The Spring of 2015 was silent in Northeastern Pennsylvania. Not because of pesticides, I believe, but because of the severity of the Winter that had preceded it.
I began taking note of the absence of birds. No great flocks making daily flights to feeding grounds. No masses of birds congregating on wires or in trees. No sequences of Red-Winged Blackbirds, House Finches, Purple Finches, and Goldfinches at my feeders. No screaming flocks of birds demanding their morning treat of stale bread.
These are cherry blossoms, photographed on April 29, 2015. I planted this tree in 2002. It follows a pattern every year: it puts out some blossoms in the Spring - not many, sometimes just on a few branches. Those blossoms get pollinated and begin to swell into little green proto-cherries. By Mother's Day in mid-May, birds have stripped off most of the developing cherries, leaving only a handful to fully ripen - which they promptly eat. In the first twelve years of this tree's residence in my yard, I had eaten perhaps a dozen cherries from it.

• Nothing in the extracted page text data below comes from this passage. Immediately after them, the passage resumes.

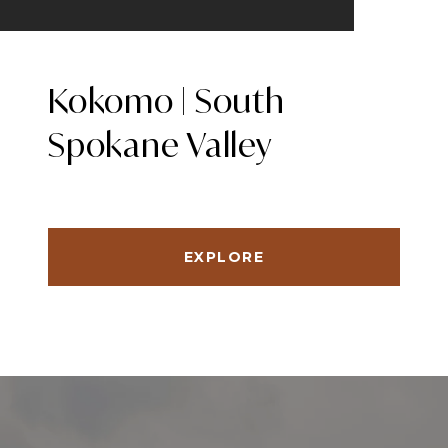
Kokomo | South
Spokane Valley
EXPLORE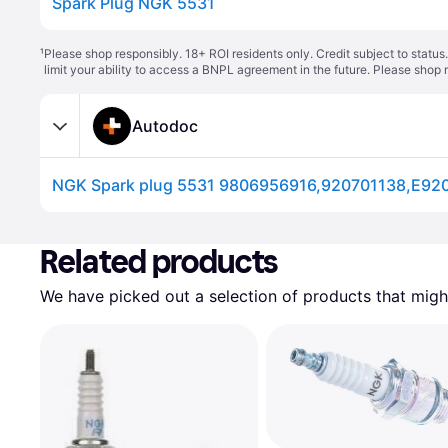
Spark Plug NGK 5531
¹
Please shop responsibly. 18+ ROI residents only. Credit subject to statu
limit your ability to access a BNPL agreement in the future. Please shop 
Autodoc
Related products
We have picked out a selection of products that might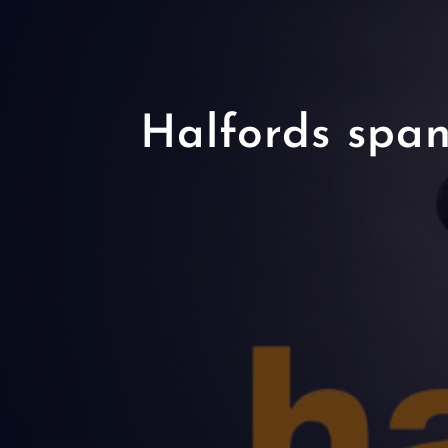
Halfords span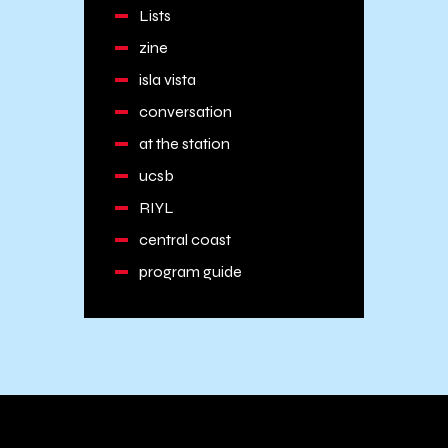
Lists
zine
isla vista
conversation
at the station
ucsb
RIYL
central coast
program guide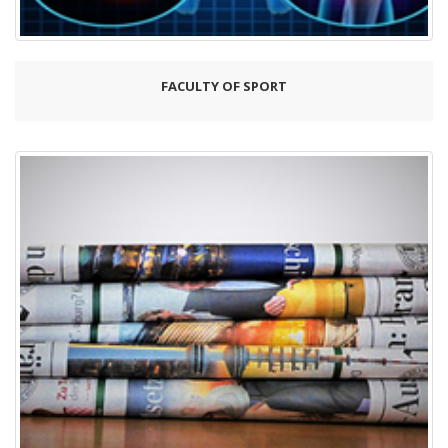
FACULTY OF SPORT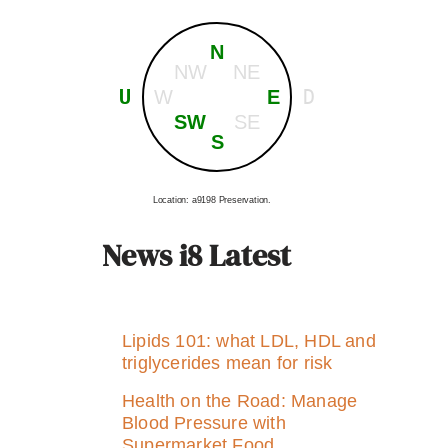
N
NW
NE
U
D
W
E
SW
SE
S
Location: a9198 Preservation.
News i8 Latest
Lipids 101: what LDL, HDL and
triglycerides mean for risk
Health on the Road: Manage
Blood Pressure with
Supermarket Food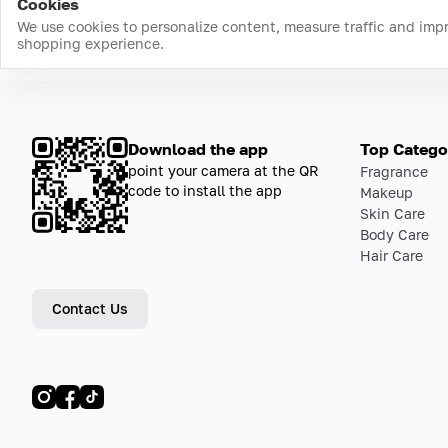
Cookies
We use cookies to personalize content, measure traffic and imp
shopping experience.
Download the app
Top Catego
point your camera at the QR
Fragrance
code to install the app
Makeup
Skin Care
Body Care
Hair Care
Contact Us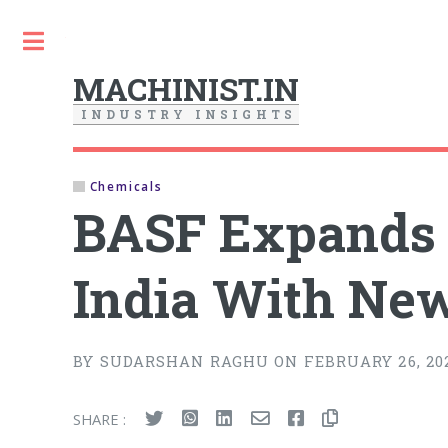
Toggle
MACHINIST.IN
I
N
D
U
S
T
R
Y
I
N
S
I
G
H
T
S
Chemicals
BASF Expands C
India With New
BY SUDARSHAN RAGHU ON FEBRUARY 26, 20
SHARE :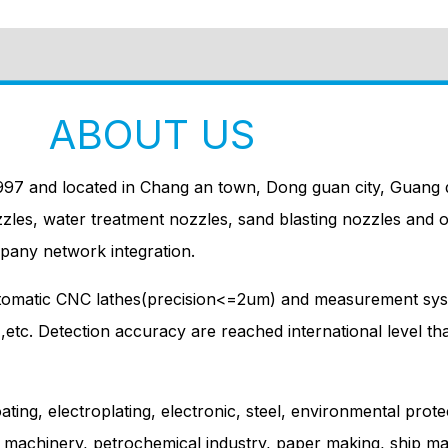
ABOUT US
997 and located in Chang an town, Dong guan city, Guang d
zzles, water treatment nozzles, sand blasting nozzles and 
pany network integration.
utomatic CNC lathes(precision<=2um) and measurement sys
e ,etc. Detection accuracy are reached international level t
ating, electroplating, electronic, steel, environmental prote
g machinery, petrochemical industry, paper making, ship mak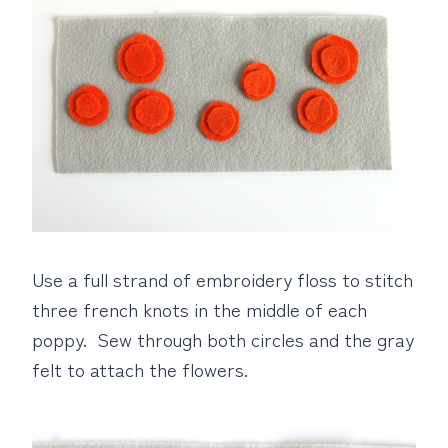
Use a full strand of embroidery floss to stitch
three french knots in the middle of each
poppy. Sew through both circles and the gray
felt to attach the flowers.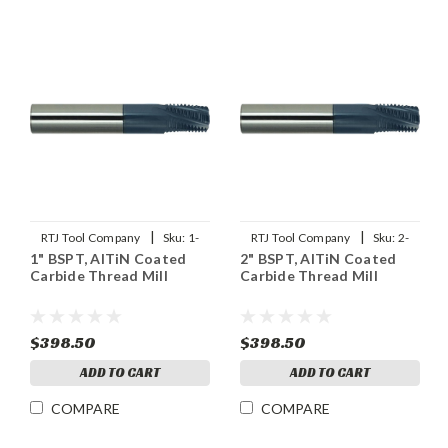
|
|
RTJ Tool Company
Sku:
1-
RTJ Tool Company
Sku:
2-
1" BSPT, AlTiN Coated
2" BSPT, AlTiN Coated
11BSPT-THDMLX
11BSPT-THDMLX
Carbide Thread Mill
Carbide Thread Mill
$398.50
$398.50
ADD TO CART
ADD TO CART
COMPARE
COMPARE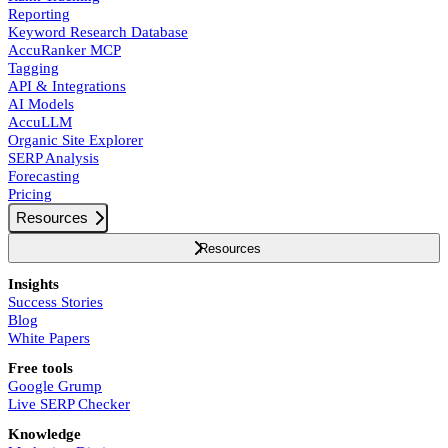
Reporting
Keyword Research Database
AccuRanker MCP
Tagging
API & Integrations
AI Models
AccuLLM
Organic Site Explorer
SERP Analysis
Forecasting
Pricing
Resources
Resources
Insights
Success Stories
Blog
White Papers
Free tools
Google Grump
Live SERP Checker
Knowledge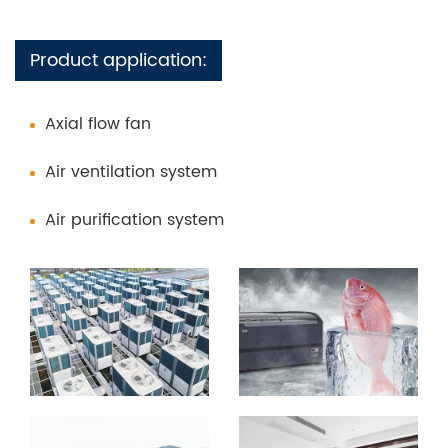
Product application:
Axial flow fan
Air ventilation system
Air purification system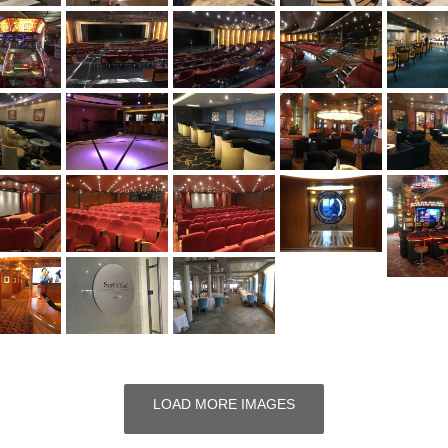
LOAD MORE IMAGES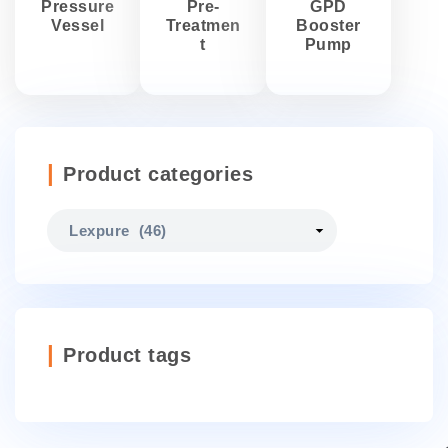
Pressure
Pre-
GPD
Vessel
Treatmen
Booster
t
Pump
Product categories
Product tags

This was the cherry tree on June 9, 2015:
This was not normal. May had come and gone, June was upon us, and now I was faced with hundreds, maybe thousands of ripening cherries on a tree that would normally be stripped bare. In the weeks that followed I ate many cherries from my tree. I also learned that cherries have a very short season for picking - they went from not-quite-ripe to withering on the tree in less than two weeks. The cherries that filled the upper reaches were even worse. I couldn't reach them, and there were no birds to eat them, so they just withered and rotted.
Birds returned, eventually. Not all of the species I'm used to seeing. Not in the numbers I'm used to. But by the end of the Summer the air was again full of the sounds of birds.
The Winter of 2015-2016 was, up until the end of 2015, one of the warmest in memory. January of 2016 saw some seasonably cold temperatures, nothing too brutal. In late January there was a highly stratified snowfall, an inch or so in Scranton, four to six inches in Nanticoke, a foot in Hazleton, much more in Philadelphia and New York and Washington, D.C. But in Williamsport, in Boston - nothing. No snowfall.
And now, in the second weekend of February, we are looking at another Polar Vortex. No massive snowfall like the Valentine's Day storm of 2007 is expected, but temperatures are expected to plunge to painful lows again. Will this be another persistent cold snap, creating damage that will last beyond the Winter? Or will it be short-lived flirtation, with the warm temperatures of the December 2015 returning? We'll have to wait and see.
Fimbulvinter probably isn't upon us. But will we hear birdsong in the Spring?